By some measures, Chinese solar manufacturers are improving. Yesterday, Canadian Solar Inc. (NASDAQ:CSIQ) reported higher-than-expected revenue, a lower loss, and a respectable gross margin of 9.7%. But by others, the market is deteriorating, like Trina Solar Limited (ADR) (NYSE:TSL)‘s first quarter, when net loss more than doubled from a year ago to $63.7 million.
The big questions investors need to ask are: Where are the trends and when might companies be profitable?
The trends aren’t good for Chinese solar
Every company in China is a little bit different, but at their core, they make a very similar product and follow very similar trends. So, despite a better quarterly earnings report, Canadian Solar Inc. (NASDAQ:CSIQ) is experiencing a sequential decline in shipments just like Trina Solar Limited (ADR) (NYSE:TSL). The margin difference you see below comes from Canadian Solar Inc. (NASDAQ:CSIQ) selling 24.5% of its modules into Japan — where margins are high — while Trina Solar Limited (ADR) (NYSE:TSL) only sold 9% of modules into Japan and 19% into the low-margin German market.
|Q4 2012 Shipments||Q1 2013 Shipments||Q4 2012 Gross Margin||Q1 2013 Gross Margin|
|Canadian Solar||404 MW||340 MW||5%||9.7%|
|Trina Solar||415 MW||393 MW||1.9%||1.7%|
Source: Company earnings releases.
The largest manufacturer in China, Yingli Green Energy Hold. Co. Ltd. (ADR) (NYSE:YGE), expects similar trends in the first quarter, with shipments falling 6% to 7% and gross margin between 4% and 4.2%. So, every company follows the same general trends on both the top and bottom lines.
In the second quarter, the two companies that have reported earnings are expecting demand to pick up, with Canadian Solar Inc. (NASDAQ:CSIQ) guiding 380 MW to 420 MW of shipments and Trina Solar Limited (ADR) (NYSE:TSL) sees 500 MW to 530 MW.

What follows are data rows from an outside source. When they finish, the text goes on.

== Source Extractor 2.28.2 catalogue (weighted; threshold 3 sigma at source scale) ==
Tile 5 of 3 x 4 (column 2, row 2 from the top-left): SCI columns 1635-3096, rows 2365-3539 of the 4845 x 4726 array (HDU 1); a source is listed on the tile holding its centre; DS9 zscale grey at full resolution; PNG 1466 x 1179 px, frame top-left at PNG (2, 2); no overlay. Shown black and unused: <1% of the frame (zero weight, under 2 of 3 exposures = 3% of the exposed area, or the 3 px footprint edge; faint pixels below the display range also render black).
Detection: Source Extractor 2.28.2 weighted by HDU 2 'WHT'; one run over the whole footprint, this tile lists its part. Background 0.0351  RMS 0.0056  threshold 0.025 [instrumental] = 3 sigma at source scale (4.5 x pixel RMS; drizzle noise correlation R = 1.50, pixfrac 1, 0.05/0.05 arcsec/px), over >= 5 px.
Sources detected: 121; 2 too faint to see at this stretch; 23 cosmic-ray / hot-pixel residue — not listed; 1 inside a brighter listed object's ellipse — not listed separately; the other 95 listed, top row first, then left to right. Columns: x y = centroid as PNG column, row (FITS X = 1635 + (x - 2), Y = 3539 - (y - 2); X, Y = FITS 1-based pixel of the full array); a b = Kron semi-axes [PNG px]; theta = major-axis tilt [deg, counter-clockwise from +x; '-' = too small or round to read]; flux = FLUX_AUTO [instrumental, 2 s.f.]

So, overall the general shipment trend is down across Chinese solar in Q1, but there is an expected boom in the remainder of 2013. Any improvement is projecting, not based on an overarching trend in reported numbers.
Can they ever be profitable?
If we overlay the negative trends above with expected improvement during the rest of the year, we need to ask if these companies can ever be profitable again.
Canadian Solar Inc. (NASDAQ:CSIQ) is carrying $1.7 billion of debt (including notes payable) and Trina Solar Limited (ADR) (NYSE:TSL) had $1.3 billion of debt. To pay for this debt alone, they must make about $60 million annually based on first-quarter interest payments, which are still at extremely low rates. If we annualize interest and operating expenses based on the first quarter and use each company’s shipment guidance, we can estimate the needed gross margin per watt of solar.
|Canadian Solar||Trina Solar|
|Annual Operating Expenses||$150 million||$178 million|
|Annual Interest Expense||$60 million||$60 million|
|Breakeven Gross Profit||$210 million||$238 million|
|Shipment Guidance (top end)||1.8 GW||2.1 GW|
|Gross Profit Needed per Watt||$0.117||$0.113|
Based on these numbers and an average sale price of about $0.65 per watt for the industry, these companies would need to make a gross margin of at least 17% just to break even. And this doesn’t include taxes or rising interest costs from growing debt loads.